Sr. Proctor estimates that 80 percent of the 10,000 immigrant farm laborers in Hillsborough County are undocumented. She said Mobile Medical operates under a Florida law that provides immunity from lawsuits to volunteers who help impoverished patients, but which also prohibits the program from charging fees for services.

Mobile Medical treats about 1,500 patients annually and expects to see another 500 in the first year at La Esperanza.

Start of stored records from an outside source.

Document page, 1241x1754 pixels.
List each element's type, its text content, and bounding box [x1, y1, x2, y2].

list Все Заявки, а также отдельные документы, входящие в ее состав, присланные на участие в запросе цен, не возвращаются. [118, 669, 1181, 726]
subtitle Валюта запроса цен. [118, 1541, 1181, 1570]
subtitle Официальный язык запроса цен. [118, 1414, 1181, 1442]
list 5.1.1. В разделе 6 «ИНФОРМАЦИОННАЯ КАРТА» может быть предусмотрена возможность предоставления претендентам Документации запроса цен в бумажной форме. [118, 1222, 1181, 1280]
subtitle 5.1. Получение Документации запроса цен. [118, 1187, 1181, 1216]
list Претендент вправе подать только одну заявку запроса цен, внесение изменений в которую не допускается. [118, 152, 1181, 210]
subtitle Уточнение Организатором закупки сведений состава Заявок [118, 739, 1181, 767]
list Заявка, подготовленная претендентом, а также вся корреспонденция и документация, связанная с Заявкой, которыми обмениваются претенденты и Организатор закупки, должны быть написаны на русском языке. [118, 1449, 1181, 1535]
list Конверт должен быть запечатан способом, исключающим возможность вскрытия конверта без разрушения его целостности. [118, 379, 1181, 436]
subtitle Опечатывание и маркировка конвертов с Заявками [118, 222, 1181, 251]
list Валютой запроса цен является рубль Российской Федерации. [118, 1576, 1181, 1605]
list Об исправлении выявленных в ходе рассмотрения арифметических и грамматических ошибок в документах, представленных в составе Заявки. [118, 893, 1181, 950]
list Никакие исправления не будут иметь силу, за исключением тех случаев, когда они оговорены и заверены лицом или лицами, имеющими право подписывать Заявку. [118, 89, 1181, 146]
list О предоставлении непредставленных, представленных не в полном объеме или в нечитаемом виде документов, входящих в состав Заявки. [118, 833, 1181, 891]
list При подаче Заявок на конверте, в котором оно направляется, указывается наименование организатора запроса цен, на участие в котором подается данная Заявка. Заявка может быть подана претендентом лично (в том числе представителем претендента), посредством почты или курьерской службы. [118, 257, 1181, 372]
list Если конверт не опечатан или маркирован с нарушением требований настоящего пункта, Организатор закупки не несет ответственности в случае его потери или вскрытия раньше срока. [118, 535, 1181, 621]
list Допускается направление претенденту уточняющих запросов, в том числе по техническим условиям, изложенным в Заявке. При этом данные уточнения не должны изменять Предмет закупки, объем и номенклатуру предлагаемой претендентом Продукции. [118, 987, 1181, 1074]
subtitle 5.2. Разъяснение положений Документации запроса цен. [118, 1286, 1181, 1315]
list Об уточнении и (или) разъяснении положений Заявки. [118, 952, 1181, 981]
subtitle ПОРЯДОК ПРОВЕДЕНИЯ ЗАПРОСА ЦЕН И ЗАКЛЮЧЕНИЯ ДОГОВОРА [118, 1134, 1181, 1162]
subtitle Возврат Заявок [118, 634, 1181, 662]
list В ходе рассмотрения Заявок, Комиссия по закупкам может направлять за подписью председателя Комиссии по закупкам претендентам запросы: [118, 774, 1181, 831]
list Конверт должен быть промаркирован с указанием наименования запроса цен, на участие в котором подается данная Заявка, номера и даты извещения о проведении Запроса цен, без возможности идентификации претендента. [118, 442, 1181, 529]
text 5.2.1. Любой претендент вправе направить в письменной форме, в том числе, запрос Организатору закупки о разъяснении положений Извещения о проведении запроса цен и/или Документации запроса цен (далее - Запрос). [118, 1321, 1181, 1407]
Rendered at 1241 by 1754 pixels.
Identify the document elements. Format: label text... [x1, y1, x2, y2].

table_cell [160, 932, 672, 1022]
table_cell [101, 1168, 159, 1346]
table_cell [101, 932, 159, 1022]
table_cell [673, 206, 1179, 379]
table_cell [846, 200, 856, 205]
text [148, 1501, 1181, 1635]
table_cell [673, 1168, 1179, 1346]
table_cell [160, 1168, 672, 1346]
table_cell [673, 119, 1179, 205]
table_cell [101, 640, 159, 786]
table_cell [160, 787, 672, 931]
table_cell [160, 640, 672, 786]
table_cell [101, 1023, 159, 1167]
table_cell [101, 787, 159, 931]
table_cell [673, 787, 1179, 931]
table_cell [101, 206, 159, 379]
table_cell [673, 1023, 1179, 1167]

Sr. Proctor said few Mobile Medical patients are older than 40, mainly because of the physical demands of farm labor. The clinics provide basic medical care — checkups, pap smears, management of diabetes and hypertension and health education. If people need more, she said, Mobile Medical arranges for them to be treated at no charge or at a discount at St. Joseph's or its affiliates in the umbrella BayCare Health System.

"If someone pulls up in a Jeep with a guy who has a broken leg, we send them straight to the emergency room," she said.

Serious cases are rare but often heartbreaking. A man came to San Jose Mission complaining of abdominal pain and loss of weight. Mobile Medical arranged for a CT scan for $300, which the family raised. The scan confirmed advanced stage cancer.

Before he died, Sr. Proctor said, "He got the best care our system can offer."

She said about half of the patients return to the clinics or the bus for follow-ups or other care. Mobile Medical encourages people with chronic conditions to check back often. But some never do, given the nature of migrant farmwork.

Call to care
Mobile Medical was created after Bishop Robert Lynch of St. Petersburg challenged the area's medical professionals during a special Mass in 1999 to serve the thousands of immigrant workers in their midst. St. Joseph's has been one of the partners from the beginning, also providing discounted lab services, equipment and furniture.

McGannon, of St. Joseph's, said the program's expansion with La Esperanza Clinic "is a great opportunity to expand a wonderful and effective partnership. I don't see the need ever changing, and this is a good way to help meet it."

As for Sr. Proctor, said McGannon, "I wish we could clone her. She is that inspirational."